We had only 30 minutes lunch break and we divided the dev team into front and back end part. AndyD and Jay were looking into the Amazon lex and john o and Yafang Deng were concentrating on the Front end with Amplify.

Screenshot of the TIS Self-Service implementation:

Team to add what they did, how they got on, observations, etc

Team Data Wranglers looked at the issue of whether TIS data could be used as a predictor of poor trainee assessment outcomes. The objective would be to flag-up 'at-risk' trainees to help to target local or national supportive interventions.

Being a very broad objective, the team spent most of the morning in a huddle call devoted to exploring the problem space:

  • expanding our understanding of the assessment process and outcomes,

  • the implications for HEE of trainees taking longer to complete their training than expected,

  • existing research on risk factors for trainee progression (e.g. https://www.gmc-uk.org/-/media/documents/2016_04_28_FairPathwaysFinalReport.pdf_66939685.pdf),

  • the tools and statistical frameworks one might use to tackle the problem (e.g. Amazon Sagemaker),

  • ethical concerns around trainee profiling,

  • other non-TIS sources of data that could be diagnostic (e.g. ePortfolios), and

  • how one might interface with existing support programmes such as Doctors in Difficulty.


Participation in the call was good (even ‘the client’ pitched-in), but it became apparent that it was unlikely that we would be able to deliver any actual ‘work’ (i.e. a product or POC) during a one-day session. As energy levels flagged, we broke for a 30min lunch with a view to consolidate our objectives for the day thereafter.

After lunch, we decided that non-TIS data might be key to providing trainee-specific risk assessments, while TIS data could provide a baseline of general risk pertaining to e.g. particular programmes/specialties. This suggested two avenues of work:

  • to model general trainee risk using TIS data, and

  • to look at incorporating ePortfolio data into TIS, to make it more readily useable for more detailed modelling in future.


At that point, Steven Howard made contact with the London Workforce Planning & Business Intelligence Directorate, and obtained a very useful presentation on their own initiative in exactly this area. Reviewing and discussing that work consumed much of the remaining time, but gave rise to another avenue of work:

  • to collaborate with LWP&BID

    • to investigate why the project had perhaps stalled

    • to see which areas we could help advance

    • to apply the modelling framework to Outcome 3s (training extensions), as the existing work has focused on Outcome 4s where trainees leave training altogether.

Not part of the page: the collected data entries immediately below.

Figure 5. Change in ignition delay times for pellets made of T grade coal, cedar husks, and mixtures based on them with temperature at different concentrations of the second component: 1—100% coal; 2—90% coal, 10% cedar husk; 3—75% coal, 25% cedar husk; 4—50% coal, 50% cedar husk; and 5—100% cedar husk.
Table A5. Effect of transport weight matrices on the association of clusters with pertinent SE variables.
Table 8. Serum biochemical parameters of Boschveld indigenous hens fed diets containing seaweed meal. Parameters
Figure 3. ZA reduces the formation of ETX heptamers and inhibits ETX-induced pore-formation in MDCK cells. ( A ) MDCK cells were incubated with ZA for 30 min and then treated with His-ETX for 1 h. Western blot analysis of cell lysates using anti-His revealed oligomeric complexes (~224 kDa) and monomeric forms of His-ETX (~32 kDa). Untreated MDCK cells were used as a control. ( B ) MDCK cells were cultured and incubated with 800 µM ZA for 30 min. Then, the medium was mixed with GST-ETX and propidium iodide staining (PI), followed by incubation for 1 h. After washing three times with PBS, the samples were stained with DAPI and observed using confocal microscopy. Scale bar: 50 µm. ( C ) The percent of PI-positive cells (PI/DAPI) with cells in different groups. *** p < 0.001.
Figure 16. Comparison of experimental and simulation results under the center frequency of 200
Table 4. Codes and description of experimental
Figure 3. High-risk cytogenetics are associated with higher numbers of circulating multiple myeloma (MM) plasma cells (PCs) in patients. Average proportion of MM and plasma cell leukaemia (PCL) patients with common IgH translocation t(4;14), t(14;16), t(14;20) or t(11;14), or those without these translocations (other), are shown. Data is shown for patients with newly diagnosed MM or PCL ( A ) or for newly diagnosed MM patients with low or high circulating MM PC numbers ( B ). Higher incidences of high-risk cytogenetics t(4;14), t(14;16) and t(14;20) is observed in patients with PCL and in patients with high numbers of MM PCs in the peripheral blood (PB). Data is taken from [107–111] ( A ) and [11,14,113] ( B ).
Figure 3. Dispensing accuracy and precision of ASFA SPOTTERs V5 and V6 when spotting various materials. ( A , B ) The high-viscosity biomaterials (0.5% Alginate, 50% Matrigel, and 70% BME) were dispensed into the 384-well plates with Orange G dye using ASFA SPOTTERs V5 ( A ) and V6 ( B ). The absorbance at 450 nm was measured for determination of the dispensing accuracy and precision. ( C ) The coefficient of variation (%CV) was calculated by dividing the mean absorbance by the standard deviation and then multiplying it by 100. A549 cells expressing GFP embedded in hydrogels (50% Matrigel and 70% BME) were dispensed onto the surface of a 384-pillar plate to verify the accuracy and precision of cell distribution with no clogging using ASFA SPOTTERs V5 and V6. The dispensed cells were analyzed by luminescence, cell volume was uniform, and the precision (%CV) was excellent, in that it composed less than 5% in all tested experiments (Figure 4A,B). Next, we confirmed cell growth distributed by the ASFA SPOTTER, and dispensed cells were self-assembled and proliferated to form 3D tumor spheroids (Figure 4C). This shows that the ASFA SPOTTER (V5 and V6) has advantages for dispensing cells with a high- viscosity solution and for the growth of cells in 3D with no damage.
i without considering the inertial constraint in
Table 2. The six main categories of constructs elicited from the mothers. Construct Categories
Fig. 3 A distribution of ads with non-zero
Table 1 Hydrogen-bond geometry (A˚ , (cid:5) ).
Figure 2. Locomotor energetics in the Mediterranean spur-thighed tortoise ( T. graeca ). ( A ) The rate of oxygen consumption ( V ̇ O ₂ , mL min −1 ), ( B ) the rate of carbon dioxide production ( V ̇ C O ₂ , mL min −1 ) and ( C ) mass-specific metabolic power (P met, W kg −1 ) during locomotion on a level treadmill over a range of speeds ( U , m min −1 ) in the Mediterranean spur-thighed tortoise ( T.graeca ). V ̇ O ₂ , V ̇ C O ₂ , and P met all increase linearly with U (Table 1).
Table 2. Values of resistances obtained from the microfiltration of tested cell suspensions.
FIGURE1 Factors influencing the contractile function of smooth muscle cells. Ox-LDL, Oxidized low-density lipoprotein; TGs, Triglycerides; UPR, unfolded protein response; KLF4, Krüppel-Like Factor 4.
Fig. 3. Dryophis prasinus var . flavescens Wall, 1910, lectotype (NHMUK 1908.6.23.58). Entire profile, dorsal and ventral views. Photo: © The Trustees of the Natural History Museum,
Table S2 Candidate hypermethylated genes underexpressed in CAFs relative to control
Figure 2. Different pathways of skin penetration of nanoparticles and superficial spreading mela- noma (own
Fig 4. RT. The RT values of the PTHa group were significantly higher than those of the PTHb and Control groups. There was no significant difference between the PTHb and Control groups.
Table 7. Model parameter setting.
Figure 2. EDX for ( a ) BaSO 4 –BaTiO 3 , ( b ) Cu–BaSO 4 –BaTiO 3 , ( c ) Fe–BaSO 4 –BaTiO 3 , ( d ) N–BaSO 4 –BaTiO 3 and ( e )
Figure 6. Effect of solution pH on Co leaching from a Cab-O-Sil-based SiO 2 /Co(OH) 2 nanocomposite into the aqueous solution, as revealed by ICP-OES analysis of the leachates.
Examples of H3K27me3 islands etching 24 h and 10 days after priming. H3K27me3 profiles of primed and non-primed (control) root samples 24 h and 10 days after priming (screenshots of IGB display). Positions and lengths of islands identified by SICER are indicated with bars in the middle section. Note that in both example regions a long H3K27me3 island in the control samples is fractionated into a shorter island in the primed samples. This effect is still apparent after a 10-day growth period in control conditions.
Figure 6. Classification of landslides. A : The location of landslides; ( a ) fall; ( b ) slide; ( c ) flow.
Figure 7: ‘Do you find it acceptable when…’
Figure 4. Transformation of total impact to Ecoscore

Overall, it was a very useful learning experience for the group. Targeting a broad objective, of which we had limited knowledge at the start, it was perhaps to be expected that we would not be able to deliver anything more concrete than the avenues of work to explore indicated above. However, without the galvanising vision of a specific product to work towards, we were perhaps more in need of a process champion to keep us focused in the latter parts of the day than the other group.